Steven Pinker
New York, NY: Viking, 2002
$27.96
509 pp.
Reviewed by Jared Taylor
For the last half of the previous century, it was common—sometimes obligatory—to believe there is no such thing as human nature, that men are “blank slates” on which society can write any message it chooses. It was widely believed that humans are born essentially equal, with almost no predispositions or inherent abilities, and that behavior was almost entirely controlled by rearing and environment.
Steven Pinker’s The Blank Slate, which takes its name from that theory, purports to be an introduction to new findings that support an older view, that human beings are born with differing abilities but the same general characteristics, and that all societies are built upon and reflect these characteristics. There is, in other words, such a thing as human nature, which largely dictates our social arrangements rather than the other way around, and that men (and women) are not born equal. The Blank Slate also offers to explain why so many people denied this for so many decades, and why they resorted to every trick to suppress and discredit those whose research contradicted their view.
This book does these things to some degree, but its real purpose is not to explain the discoveries of science but to instruct us what to think about them. It begins by leaving out a great deal—the entire field of racial differences, for example—and goes on to lather what science it does present in layers of moralizing, hand-holding, reassurances, and apologies. Steven Pinker, who teaches psychology at MIT, has therefore written a book that is polemic masquerading as science. It is perhaps one-tenth science, eight-tenths spin, and one-tenth blather. Prof. Pinker writes altogether like a man who does not trust his readers to think for themselves, and in offering to do their thinking for them, tries to uphold the liberal doctrines that were erected on the very blank-slate assumptions he is attacking.
This is the perfect book for liberals who have heard unpleasant rumors that what they have always pretended to believe about human nature is wrong, but who are dying to be told they can go on being liberals anyway, and this no doubt explains why the book has been well received. On balance, we should welcome any book that acknowledges the deep, biological roots of human behavior, but it is hard to be enthusiastic about an author so given to preaching.
Whatever he thinks privately, Prof. Pinker would never suggest anything that might offend anyone at the New York Review of Books. Prof. Pinker tosses off the view that “intellectuals have a responsibility to take reasonable care that their ideas not be misused for evil ends.” How are they supposed to do that? By misrepresenting their ideas? By concealing them? By shading the facts? By offering antidotes they don’t believe in? It is hard to think of a way to protect ideas from misuse that does not involve deceit.
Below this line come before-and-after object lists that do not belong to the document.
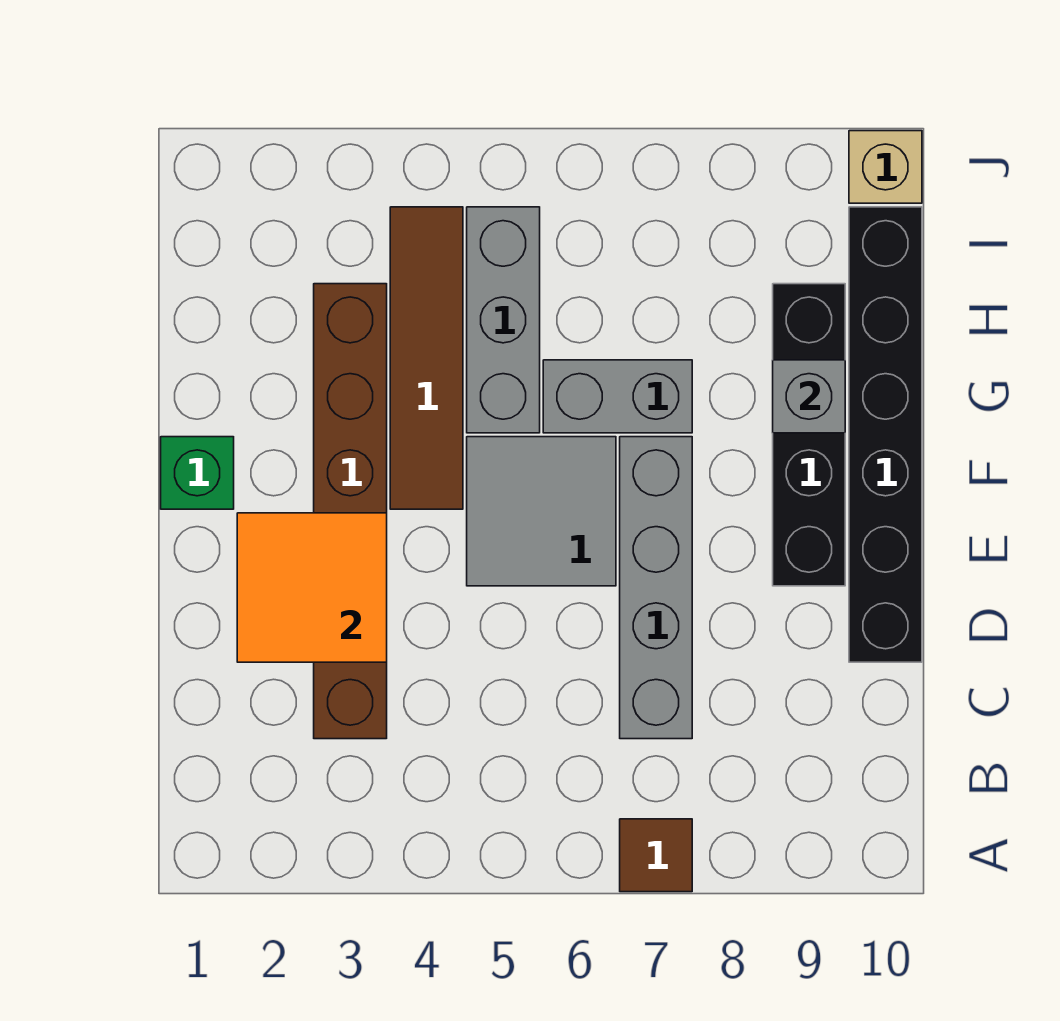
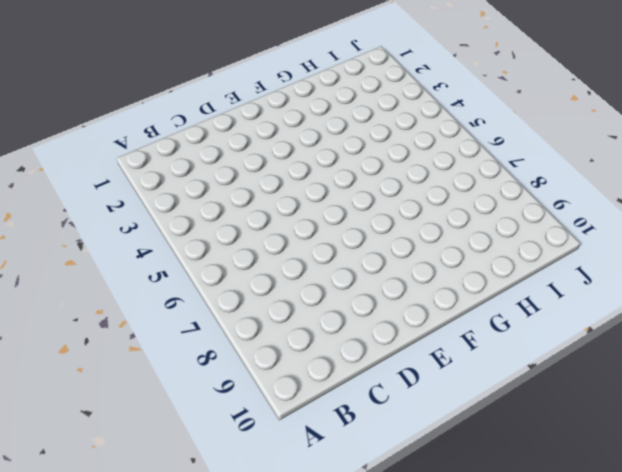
none -> brown tile A7 level 1
none -> brown brick C3:H3 level 1
none -> grey brick C7:F7 level 1

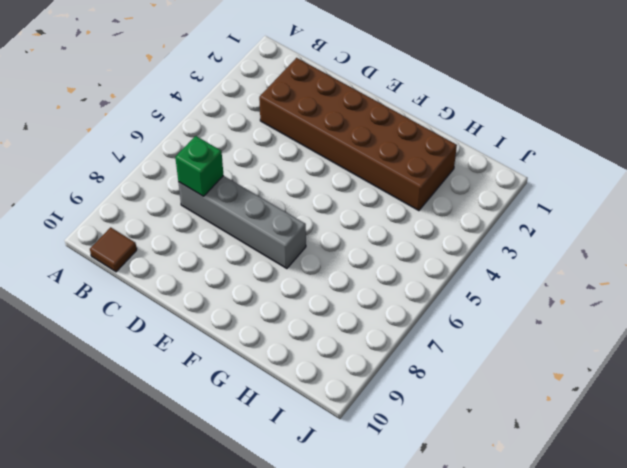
brown tile B10 level 1 -> brown tile A7 level 1
brown brick C2:H3 level 1 -> brown brick C3:H3 level 1
green brick C7 level 2 -> green brick F1 level 1
none -> black brick D10:I10 level 1
none -> grey tile E5:F6 level 1
none -> black brick E9:H9 level 1

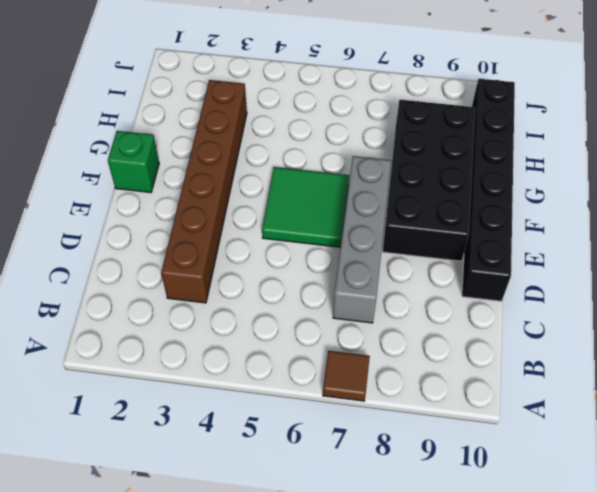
green tile E5:F6 level 1 -> grey tile E5:F6 level 1
black brick E8:H9 level 1 -> black brick E9:H9 level 1
none -> brown tile F4:I4 level 1
none -> grey brick G5:I5 level 1
none -> grey brick G6:G7 level 1

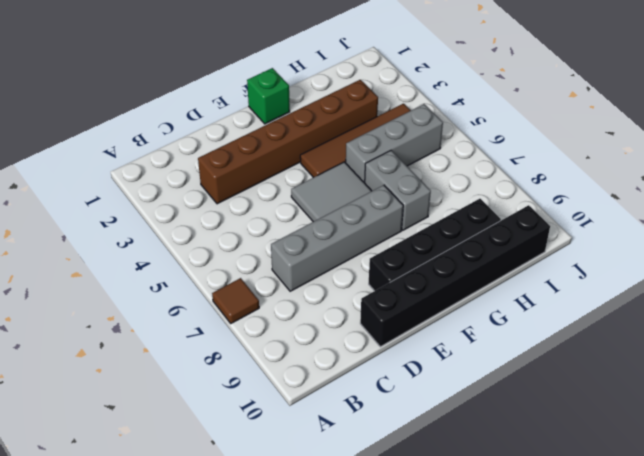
none -> tan brick J10 level 1
none -> orange tile D2:E3 level 2
none -> grey brick G9 level 2

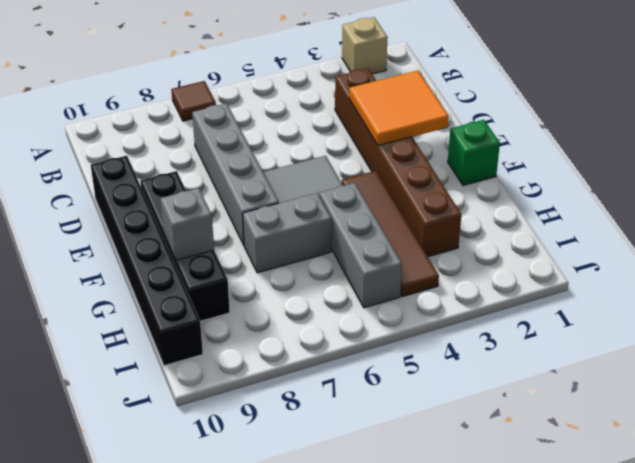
tan brick A2 level 1 -> tan brick J10 level 1

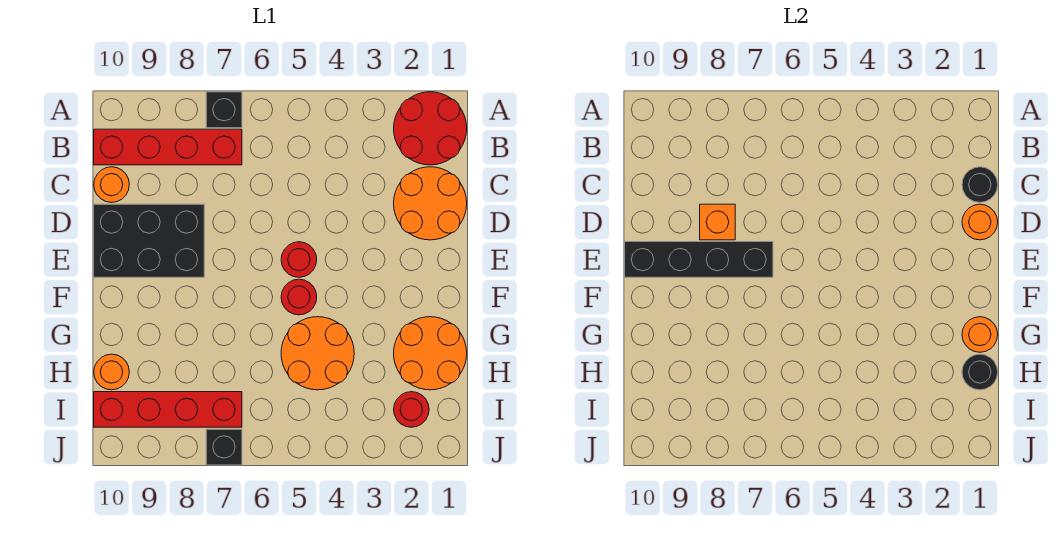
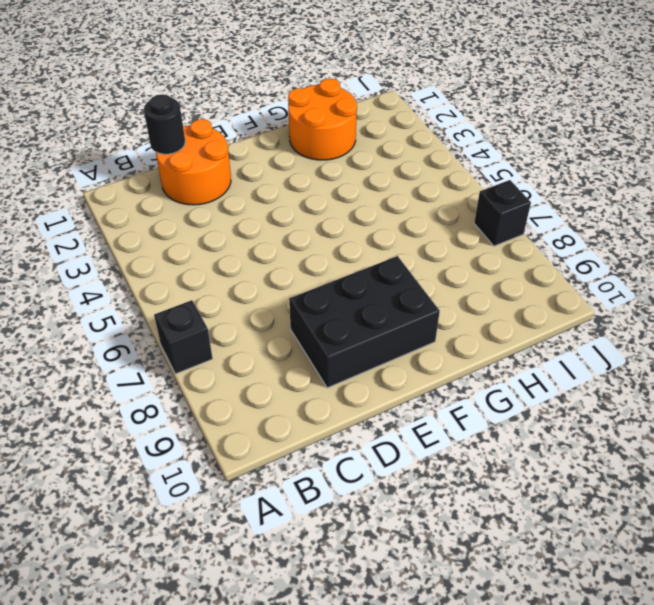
black brick D8:F9 level 1 -> black brick D8:E10 level 1
none -> red round brick A1:B2 level 1
none -> red brick B7:B10 level 1
none -> orange round brick C10 level 1

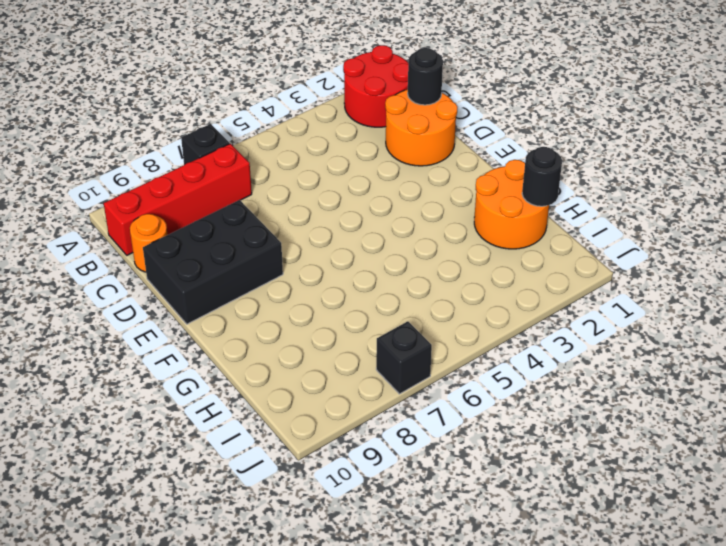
none -> red round brick E5 level 1
none -> red round brick F5 level 1
none -> orange round brick G4:H5 level 1

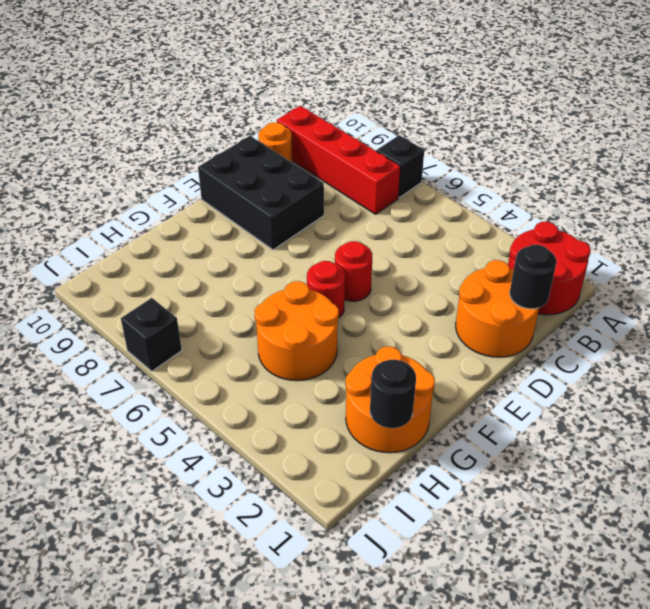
none -> orange round brick H10 level 1
none -> red round brick I2 level 1
none -> red brick I7:I10 level 1

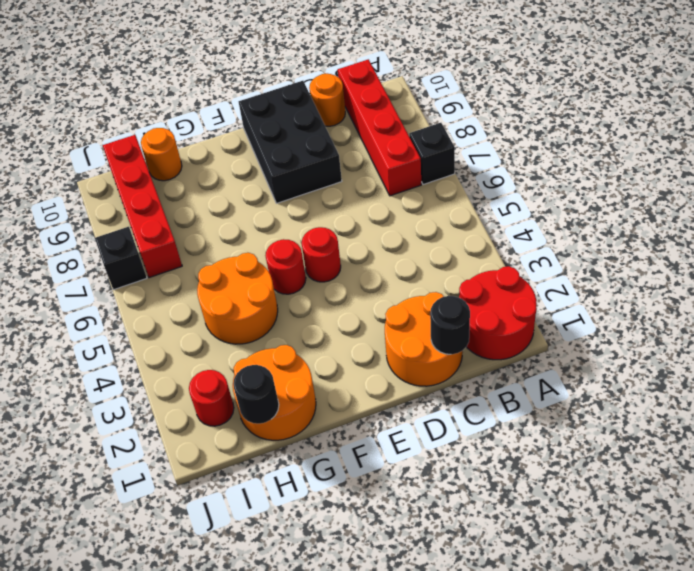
none -> orange round brick D1 level 2
none -> orange brick D8 level 2
none -> black brick E7:E10 level 2

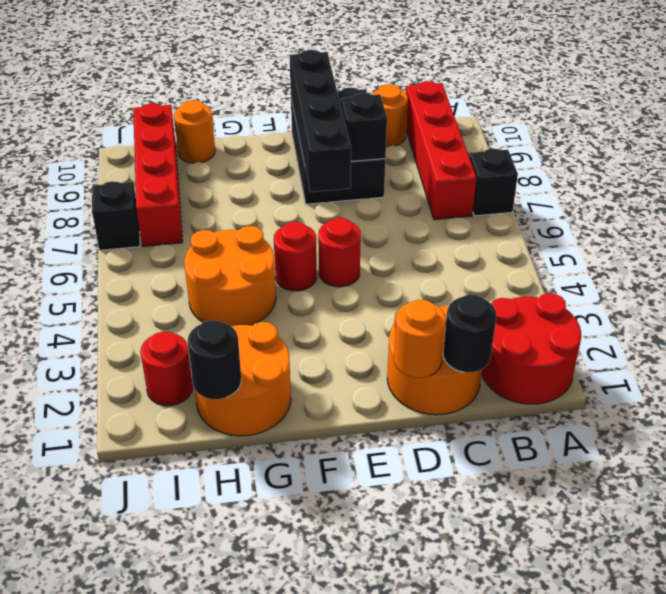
black brick D8 level 2 -> orange brick D8 level 2
none -> orange round brick G1 level 2

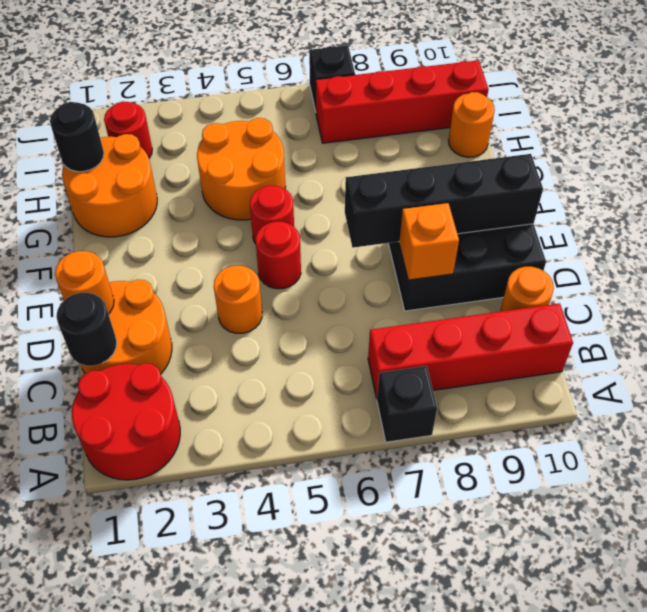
orange round brick D4 level 1 -> orange round brick G1 level 2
Although Prof. Pinker quotes him disapprovingly, one cannot help but wonder if he does not have a sneaking sympathy for Irving Kristol, who once wrote:
There are different kinds of truths for different kinds of people. There are truths appropriate for children; truths that are appropriate for students; truths that are appropriated for educated adults; and truths that are appropriate for highly educated adults, and the notion that there should be one set of truths available to everyone is a modern democratic fallacy. It doesn’t work.